A directional enrollment program was carried out in poverty-stricken areas, enrolling 183,000 students in 832 impoverished counties from 2012 to 2015.

In 2013-2015, the average annual growth rate of rural students from poor areas enrolled in key universities was kept above 10 percent, according to the document.

CHILDREN, MINORS PROTECTED

In order to ensure children’s rights to social security, education and other public services are effectively protected in its poverty relief efforts, China has introduced an appropriate and all-inclusive welfare and service system for children and carried out experimental work on encouraging social protection of minors, said the paper.

The country also promoted the establishment of a system for rescuing and protecting minors and a children’s welfare and protection network at the county, township and village levels, the document showed.

Since 2011, more than half of China’s counties have implemented a program of nutrition improvement for rural students receiving compulsory education, with the central government spending 67 billion yuan benefiting 33.6 million rural students.

As of 2012, the government carried out a nutrition improvement program for children in poor areas, providing free nutrition packages to infants aged six to 24 months and popularizing knowledge on healthy feeding among guardians.

In 2015 alone, the central government allocated subsidies of 500 million yuan to this program, benefiting 2.11 million children in 341 counties, the white paper said.

INTL COOPERATION DEEPENED

While combating poverty at home, China also actively helps other developing countries to address their poverty problems. Over more than six decades since the founding of the People’s Republic of China in 1949, China has provided nearly 400 billion yuan to 166 countries and international organizations, sent more than 600,000 aid workers, given medical assistance to 69 countries, and aided more than 120 developing countries in realizing the Millennium Goals, said the paper.

In addition, on seven occasions China has unconditionally canceled interest-free loans to heavily indebted countries and least developed countries, said the paper.

The white paper said that China will strengthen exchanges and cooperation with developing countries and international organizations in the fields of poverty alleviation and human rights.

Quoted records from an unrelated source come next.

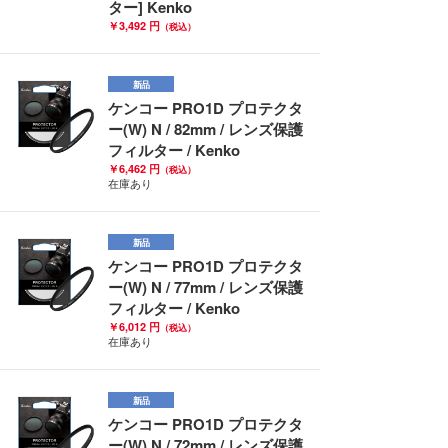
ター] Kenko
￥3,492 円
（税込）
新品
ケンコー PRO1D プロテクタ
ー(W) N / 82mm / レンズ保護
フィルター / Kenko
￥6,462 円
（税込）
在庫あり
新品
ケンコー PRO1D プロテクタ
ー(W) N / 77mm / レンズ保護
フィルター / Kenko
￥6,012 円
（税込）
在庫あり
新品
ケンコー PRO1D プロテクタ
ー(W) N / 72mm / レンズ保護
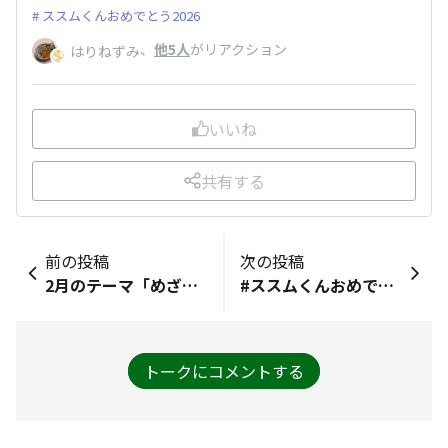
ススムくんおめでとう2026
、
他5人
がリアクション
はりねずみ
いいね
共有する
前の投稿
次の投稿
2月のテーマ「めざせ100食！みんなでススムキムチを食べよう🍚」 ご飯がススムキムチが好きです😊 程よくピリ辛でほんのり甘さがあり 食材のシャキシャキ感が美味しいです♪ ご飯と食べたり きゅうりや韓国海苔などと和え物にしたりして 朝や夕によく食べています🌸
#ススムくんおめでとう2026 ススムくん、どの種類も美味しい。キムチ鍋に 贅沢に使います。 麺類に使っても何でも良いなぁ
トークにコメントする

The country will share advanced concepts and experience in those fields through foreign aid, project cooperation, technology transfer and think-tank exchanges, said the paper.

China’s poverty-reduction commitment embodies its sense of responsibility to the world as a major country, the paper noted.

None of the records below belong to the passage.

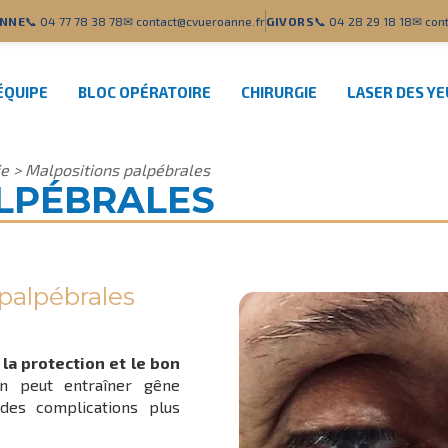
NNE
📞 04 77 78 38 78
✉ contact@cvueroanne.fr
GIVORS
📞 04 28 29 18 18
✉ cont
ÉQUIPE
BLOC OPÉRATOIRE
CHIRURGIE
LASER DES Y
ie
>
Malpositions palpébrales
LPÉBRALES
palpébrales
la protection et le bon
on peut entraîner gêne
s complications plus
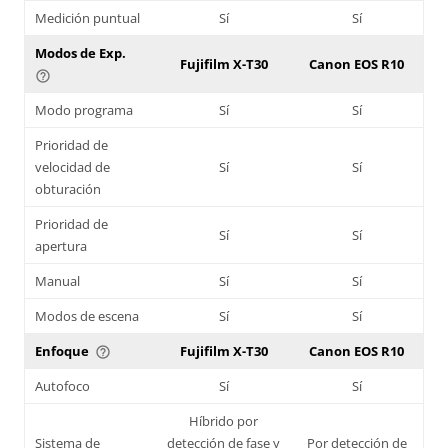
Medición puntual
Sí
Sí
Modos de Exp.
Fujifilm X-T30
Canon EOS R10
help_outline
Modo programa
Sí
Sí
Prioridad de
velocidad de
Sí
Sí
obturación
Prioridad de
Sí
Sí
apertura
Manual
Sí
Sí
Modos de escena
Sí
Sí
Enfoque
Fujifilm X-T30
Canon EOS R10
help_outline
Autofoco
Sí
Sí
Híbrido por
Sistema de
detección de fase y
Por detección de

The document said that China will continue to honor international obligations commensurate with the state and status of its own development.

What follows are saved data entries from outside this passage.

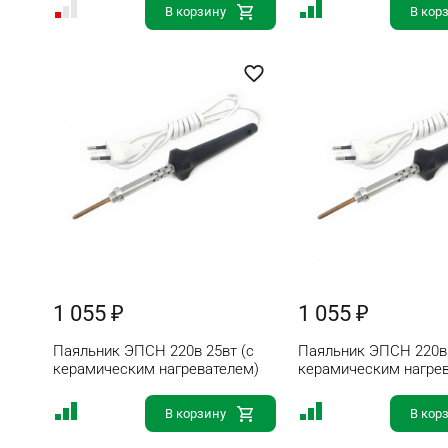
В корзину
В кор
1 055 ₽
1 055 ₽
Паяльник ЭПСН 220в 25вт (с
Паяльник ЭПСН 220в 
керамическим нагревателем)
керамическим нагре
В корзину
В кор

The UN Millennium Development Goals Report 2015 shows that the proportion of people living in extreme poverty in China fell by half from 61 percent in 1990 to below 30 percent in 2002, and on down to 4.2 percent in 2014, said the white paper.

MORE TO BE DONE

China has entered the crucial stage of poverty reduction as the fight against poverty remains tough despite remarkable achievements in the past, according to the white paper.

The country still has a large population living in profound poverty and the solutions to their problems are becoming increasingly costly and complex, said the white paper.

“This will prove a hard nut to crack,” the white paper said, referring to the country’s poverty reduction task in future.

Most of them live in extreme poverty and have weak capacity for development, while the time pressure is huge for China to accomplish its target of lifting all the poor out of poverty by 2020, the paper said.

Moreover, a large number of those who just escaped poverty can be pushed back into it as a result of natural disasters, illness, or high costs of education, marriage and housing, according to the paper.

To eradicate poverty by 2020, China has pledged to lift 10 million people out of poverty every year from 2016 through developing specialty industries, transfer employment, relocation and social security coverage.

The central government will continue to increase transfer payments to impoverished areas and ensure substantial growth in its funding for poverty alleviation, said the paper.

Investments within the central budget will be tilted in support of the poor, the white paper noted.